Bringing the pan to temp in the oven give you a somewhat known pan temperature. In the method I described, you put the pan in the cold oven and turn the heat on to 500. When it reaches 500, you know the pan is somewhat close to that. Putting the pan on the stove burner leaves you guessing as to when the pan is hot enough/ Most people don't bring their pans up to a high enough heat before they say "looks about right". 

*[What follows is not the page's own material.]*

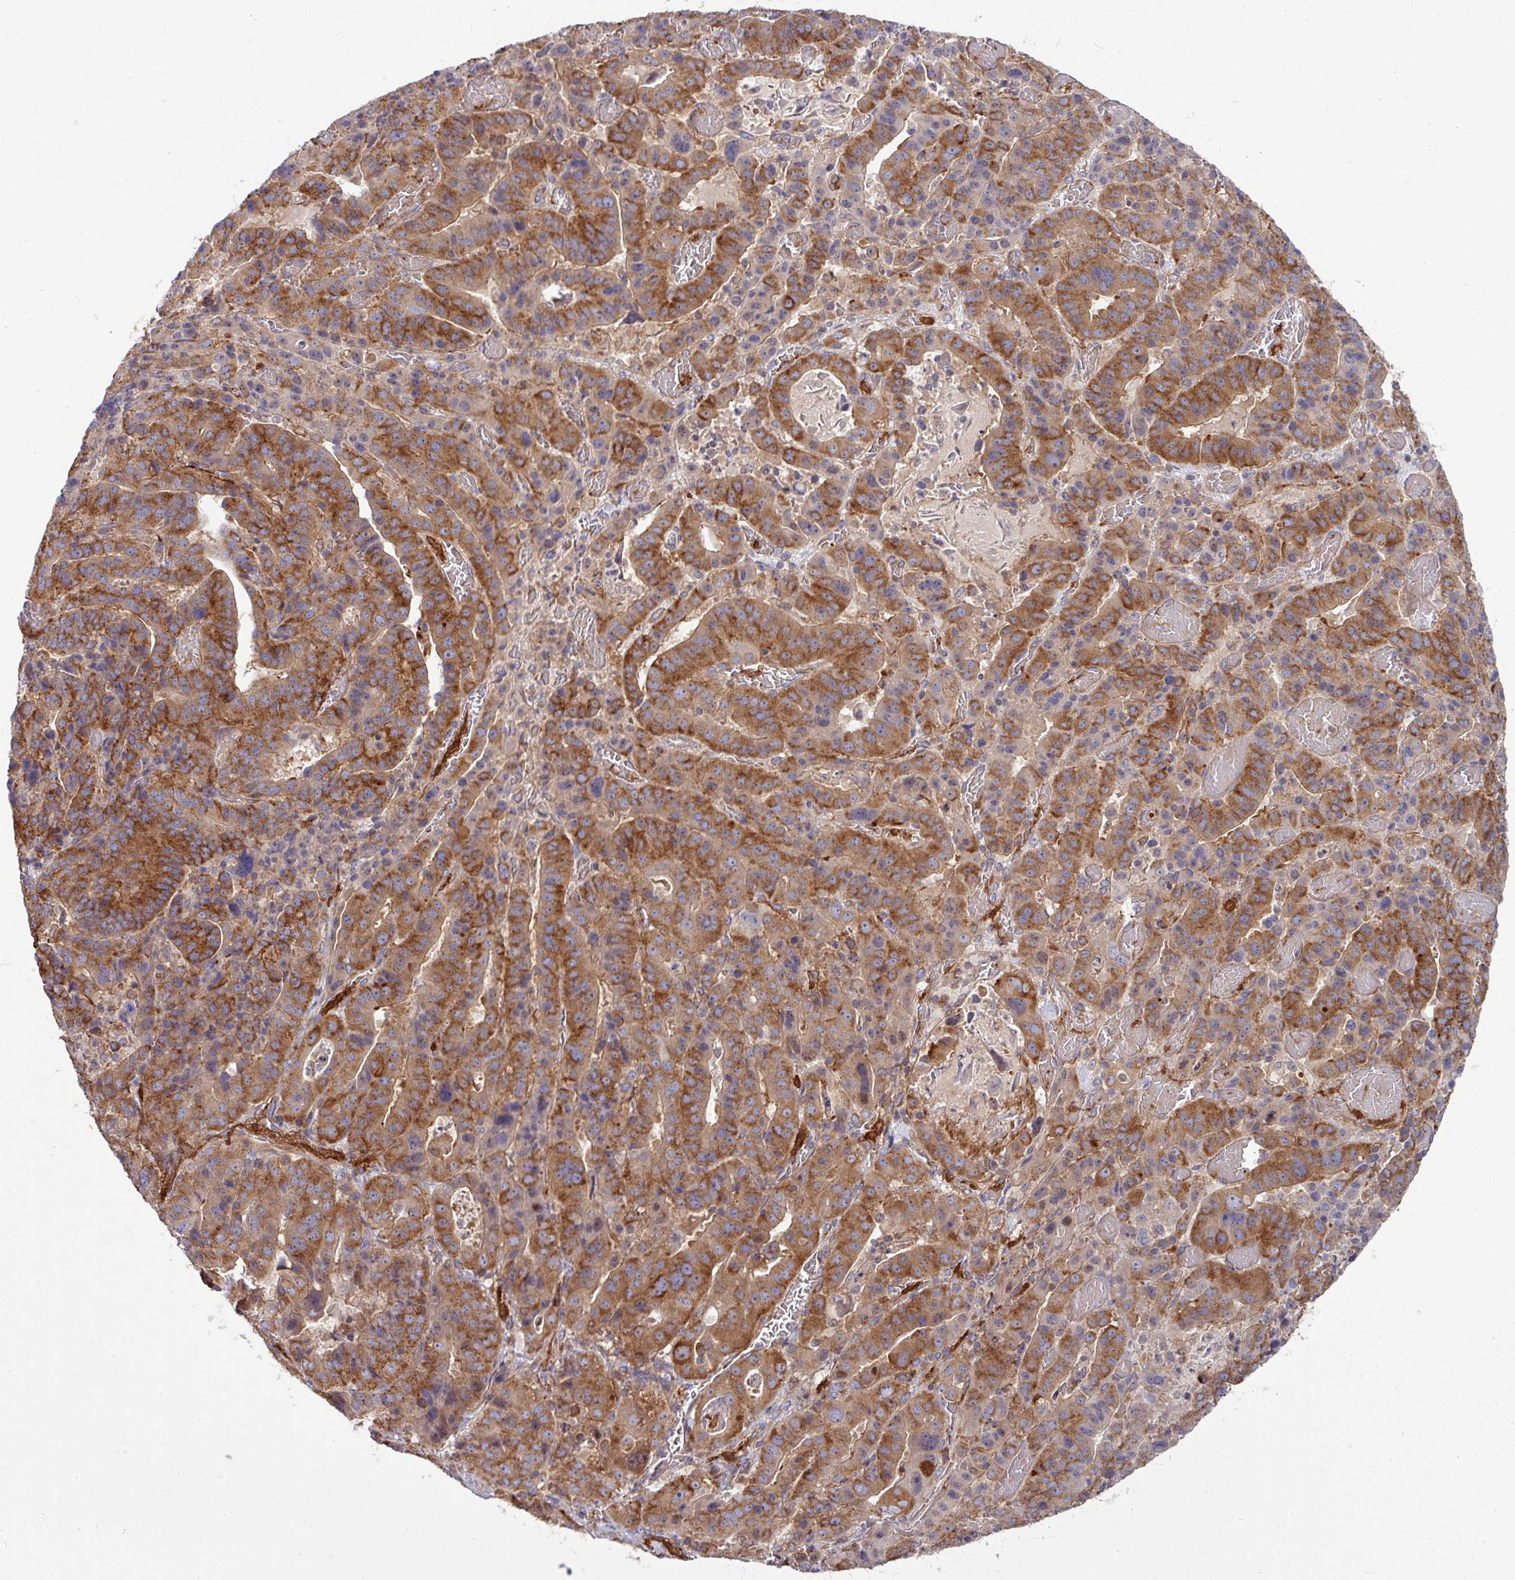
{"staining": {"intensity": "strong", "quantity": ">75%", "location": "cytoplasmic/membranous"}, "tissue": "stomach cancer", "cell_type": "Tumor cells", "image_type": "cancer", "snomed": [{"axis": "morphology", "description": "Adenocarcinoma, NOS"}, {"axis": "topography", "description": "Stomach"}], "caption": "A brown stain shows strong cytoplasmic/membranous staining of a protein in human stomach cancer tumor cells. (DAB (3,3'-diaminobenzidine) IHC, brown staining for protein, blue staining for nuclei).", "gene": "LSM12", "patient": {"sex": "male", "age": 48}}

As far as seasoning goes, oils all have different temperature tolerences before they smoke or flame up. What you use to season can make a big difference, especially if you heat your pan to high temps as was the case in this recipe. Safflower Oil will tolerate up to 510 degrees, Refined Peanut Oil 450, Sunflower Oil 440, Canola Oil 435, Vegetable Shortening 356-370 and on down.


----------



## surfmom (Nov 3, 2012)

oh good info. I had canola Oil, Ill have to pick me up some Safflower oil. well thanks all it was a good experiment, I should have taken a pic of the steaks they had lovely grill marks on them. And knucklehead is a term of endearment lol


----------



## Orest (Jul 28, 2003)

Saw a chef on Triple D turn his cast iron pan upside down over a gas flame and cooked the steak on the outside bottom of the pan. It gets super hot that way.


----------



## surfmom (Nov 3, 2012)

haa I bet!


----------



## Paymaster (Jan 22, 2009)

For me, it's grilled or nothing. I use my wet rub marinade and sear at high heat. Rare for me med rare for my wife.

Same marinade on the McCormick Montreal Seasoning bottle but I add a teaspoon of Espresso powder. Try it and see!!!


----------



## surfmom (Nov 3, 2012)

Paymaster said:


> For me, it's grilled or nothing. I use my wet rub marinade and sear at high heat. Rare for me med rare for my wife.
> 
> Same marinade on the McCormick Montreal Seasoning bottle but I add a teaspoon of Espresso powder. Try it and see!!!


 expresso powder? that sounds interesting! and yea Ill wait for grill next time!


----------